[Data entries]
======

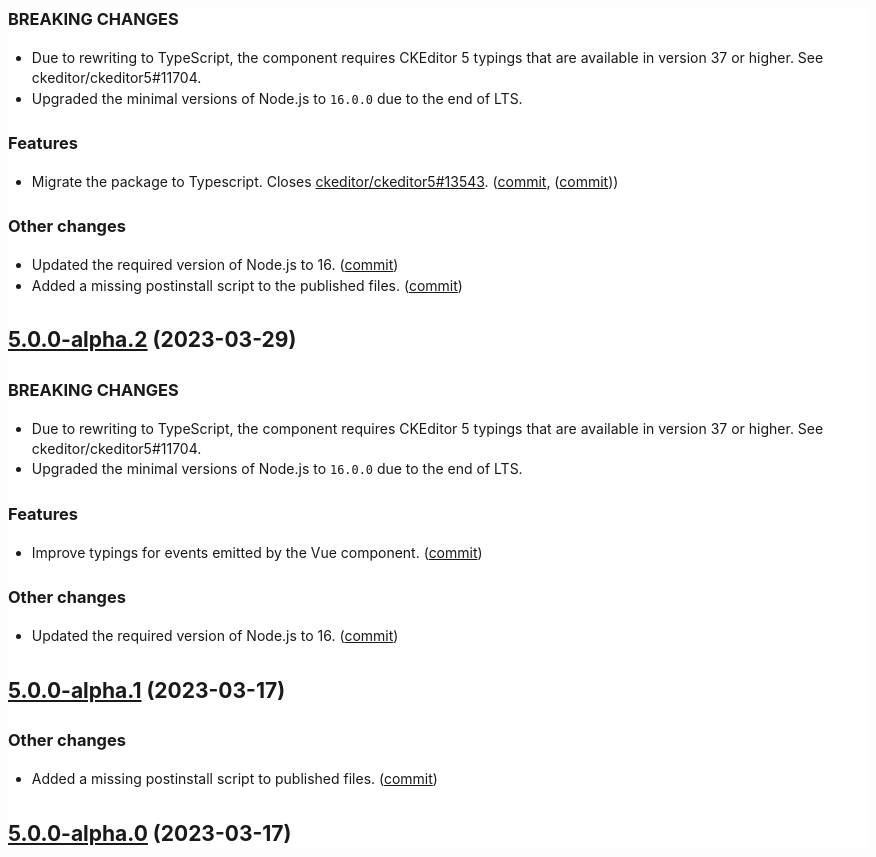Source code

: ### BREAKING CHANGES

* Due to rewriting to TypeScript, the component requires CKEditor 5 typings that are available in version 37 or higher. See ckeditor/ckeditor5#11704.
* Upgraded the minimal versions of Node.js to `16.0.0` due to the end of LTS.

### Features

* Migrate the package to Typescript. Closes [ckeditor/ckeditor5#13543](https://github.com/ckeditor/ckeditor5/issues/13543). ([commit](https://github.com/ckeditor/ckeditor5-vue/commit/8ee793f09b002851759d0e1dfdb947b06624e4ef), ([commit](https://github.com/ckeditor/ckeditor5-vue/commit/3395eb055f7c3d78beef4ae12fba5b492c364aea)))

### Other changes

* Updated the required version of Node.js to 16. ([commit](https://github.com/ckeditor/ckeditor5-vue/commit/89a04fc8768d0f54ad577caceff23bb67f2cf972))
* Added a missing postinstall script to the published files. ([commit](https://github.com/ckeditor/ckeditor5-vue/commit/0949df7dc41cbe7062f5e6b42615da395ffd4a55))

## [5.0.0-alpha.2](https://github.com/ckeditor/ckeditor5-vue/compare/v5.0.0-alpha.1...v5.0.0-alpha.2) (2023-03-29)

### BREAKING CHANGES

* Due to rewriting to TypeScript, the component requires CKEditor 5 typings that are available in version 37 or higher. See ckeditor/ckeditor5#11704.
* Upgraded the minimal versions of Node.js to `16.0.0` due to the end of LTS.

### Features

* Improve typings for events emitted by the Vue component. ([commit](https://github.com/ckeditor/ckeditor5-vue/commit/3395eb055f7c3d78beef4ae12fba5b492c364aea))

### Other changes

* Updated the required version of Node.js to 16. ([commit](https://github.com/ckeditor/ckeditor5-vue/commit/89a04fc8768d0f54ad577caceff23bb67f2cf972))


## [5.0.0-alpha.1](https://github.com/ckeditor/ckeditor5-vue/compare/v5.0.0-alpha.0...v5.0.0-alpha.1) (2023-03-17)

### Other changes

* Added a missing postinstall script to published files. ([commit](https://github.com/ckeditor/ckeditor5-vue/commit/0949df7dc41cbe7062f5e6b42615da395ffd4a55))


## [5.0.0-alpha.0](https://github.com/ckeditor/ckeditor5-vue/compare/v4.0.1...v5.0.0-alpha.0) (2023-03-17)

======

**Work required**: Recast the data above as a Markdown table with the columns "Row" and "Line," giving each non-blank line its own numbered row. Leave out blank lines and pictures.

**Your solution**:
| Row | Line |
|---|---|
| 1 | Source code |
| 2 | : ### BREAKING CHANGES |
| 3 | * Due to rewriting to TypeScript, the component requires CKEditor 5 typings that are available in version 37 or higher. See ckeditor/ckeditor5#11704. |
| 4 | * Upgraded the minimal versions of Node.js to `16.0.0` due to the end of LTS. |
| 5 | ### Features |
| 6 | * Migrate the package to Typescript. Closes [ckeditor/ckeditor5#13543](https://github.com/ckeditor/ckeditor5/issues/13543). ([commit](https://github.com/ckeditor/ckeditor5-vue/commit/8ee793f09b002851759d0e1dfdb947b06624e4ef), ([commit](https://github.com/ckeditor/ckeditor5-vue/commit/3395eb055f7c3d78beef4ae12fba5b492c364aea))) |
| 7 | ### Other changes |
| 8 | * Updated the required version of Node.js to 16. ([commit](https://github.com/ckeditor/ckeditor5-vue/commit/89a04fc8768d0f54ad577caceff23bb67f2cf972)) |
| 9 | * Added a missing postinstall script to the published files. ([commit](https://github.com/ckeditor/ckeditor5-vue/commit/0949df7dc41cbe7062f5e6b42615da395ffd4a55)) |
| 10 | ## [5.0.0-alpha.2](https://github.com/ckeditor/ckeditor5-vue/compare/v5.0.0-alpha.1...v5.0.0-alpha.2) (2023-03-29) |
| 11 | ### BREAKING CHANGES |
| 12 | * Due to rewriting to TypeScript, the component requires CKEditor 5 typings that are available in version 37 or higher. See ckeditor/ckeditor5#11704. |
| 13 | * Upgraded the minimal versions of Node.js to `16.0.0` due to the end of LTS. |
| 14 | ### Features |
| 15 | * Improve typings for events emitted by the Vue component. ([commit](https://github.com/ckeditor/ckeditor5-vue/commit/3395eb055f7c3d78beef4ae12fba5b492c364aea)) |
| 16 | ### Other changes |
| 17 | * Updated the required version of Node.js to 16. ([commit](https://github.com/ckeditor/ckeditor5-vue/commit/89a04fc8768d0f54ad577caceff23bb67f2cf972)) |
| 18 | ## [5.0.0-alpha.1](https://github.com/ckeditor/ckeditor5-vue/compare/v5.0.0-alpha.0...v5.0.0-alpha.1) (2023-03-17) |
| 19 | ### Other changes |
| 20 | * Added a missing postinstall script to published files. ([commit](https://github.com/ckeditor/ckeditor5-vue/commit/0949df7dc41cbe7062f5e6b42615da395ffd4a55)) |
| 21 | ## [5.0.0-alpha.0](https://github.com/ckeditor/ckeditor5-vue/compare/v4.0.1...v5.0.0-alpha.0) (2023-03-17) |